Topic: What's the next printer up?
I've made a lot of headway in learning about the mechanical and electrical aspects of fixing, modifying, and maintaining a 3D printer from using the Solidoodle 3, but I've also, I feel, reached and passed my limit. I'm seriously considering giving it up and moving on.
Part of it is my own frustration with the fact that, while I've had it about seven months, I've probably had it in a state where it could actually print for less than one month of that. Pretty nearly every part of it has caused a problem at some point. The last two months or so I've been on this seemingly unending chain of problems, each of which gets to a recommendation of some "fix" that depends on a difficult, possibly expensive upgrade that is challenging for me; and every time I successfully complete such an upgrade, or do some fix or calibration or test, either the problem isn't solved, or there's just another one, which leads to another recommendation for another challenging, expensive, lengthy upgrade. It's always "just one more upgrade". (Sure, maybe I really am just one more fix, one more upgrade, one more calibration from being able to print. There's got to be some point where that's true. Just gets harder to believe it's now, when I've been told that over and over and over.)
And part of it is the sense that I've worn out my welcome. You guys were willing to put up with me asking stupid questions, not knowing stuff you've all known for so long you don't remember ever not knowing it, not being ready to take plunges that seemed alarming to me but that were easy-peasy to you. You patiently explained things and helped me along. I promised, and every chance I got I fulfilled that promise, that I would pay it forward by helping people who were one notch below me on the tinkering-savvy scale; but most of that promise is unfulfilled simply because I never got to where I actually felt like I could do this stuff. And now it seems like people are increasingly less ready to put up with me still needing help. (Believe me, I'm no happier about it than you are, quite the contrary.) People are short with me (and I've been short with them too, out of frustration -- I owe more apologies than I'll ever be owed, that's for sure, I'm not claiming otherwise), and it seems like I can't really get help that's focused enough to have one bit of advice built on remembering the previous steps anymore. And that is a showstopper for me because I'm in so far over my head that without the lifeline of that kind of coherent, extended advice, I'm just lost.

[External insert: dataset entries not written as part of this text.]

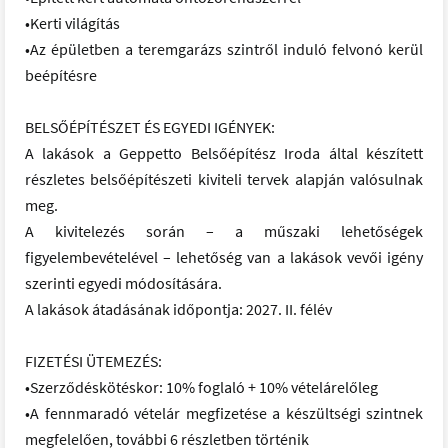
•Kerti világítás
•Az épületben a teremgarázs szintről induló felvonó kerül
beépítésre
BELSŐÉPÍTÉSZET ÉS EGYEDI IGÉNYEK:
A lakások a Geppetto Belsőépítész Iroda által készített
részletes belsőépítészeti kiviteli tervek alapján valósulnak
meg.
A kivitelezés során – a műszaki lehetőségek
figyelembevételével – lehetőség van a lakások vevői igény
szerinti egyedi módosítására.
A lakások átadásának időpontja: 2027. II. félév
FIZETÉSI ÜTEMEZÉS:
•Szerződéskötéskor: 10% foglaló + 10% vételárelőleg
•A fennmaradó vételár megfizetése a készültségi szintnek
megfelelően, további 6 részletben történik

So I figure I made a mistake to try this. It was a bit too far for me. What I really wanted, all along, wasn't to learn how to calibrate belt tension, replace motors, or install extruders; what I wanted was to design objects and print them. I was willing to get through the bleeding-edge stuff outside my comfort zone to get there, as long as it actually was getting me there, but it seems that it isn't; at my skill level, the only thing I can make with an SD3 is a slightly less broken SD3. The SD3 is not, at least for me, to the point yet that the hobby of having one is about designing and printing things.
Ultimately the answer is probably that nothing on the market is quite ready for anyone to just plug it in and start printing, all the marketing speak notwithstanding. The technology isn't there yet. But I imagine that there's a trade-off between how much closer to that you can get, and how much you spend. I can obviously handle some of the mechanical and electrical tinkering; I'm not expecting any printer will have zero of that. But is there something out there that requires, say, a third as much as my SD3 has required from me? And if so, which? Because maybe I should be starting to save up for that.
Some of you have experience with a lot more printers than I do. Maybe you can recommend one that's more realistic for me.
tl;dr version: What's a good 3D printer that suits someone for whom the SD3 is too finicky and demanding of mechanical skill, but who can still do some of the tinkering it requires, but is still at least nominally consumer-affordable?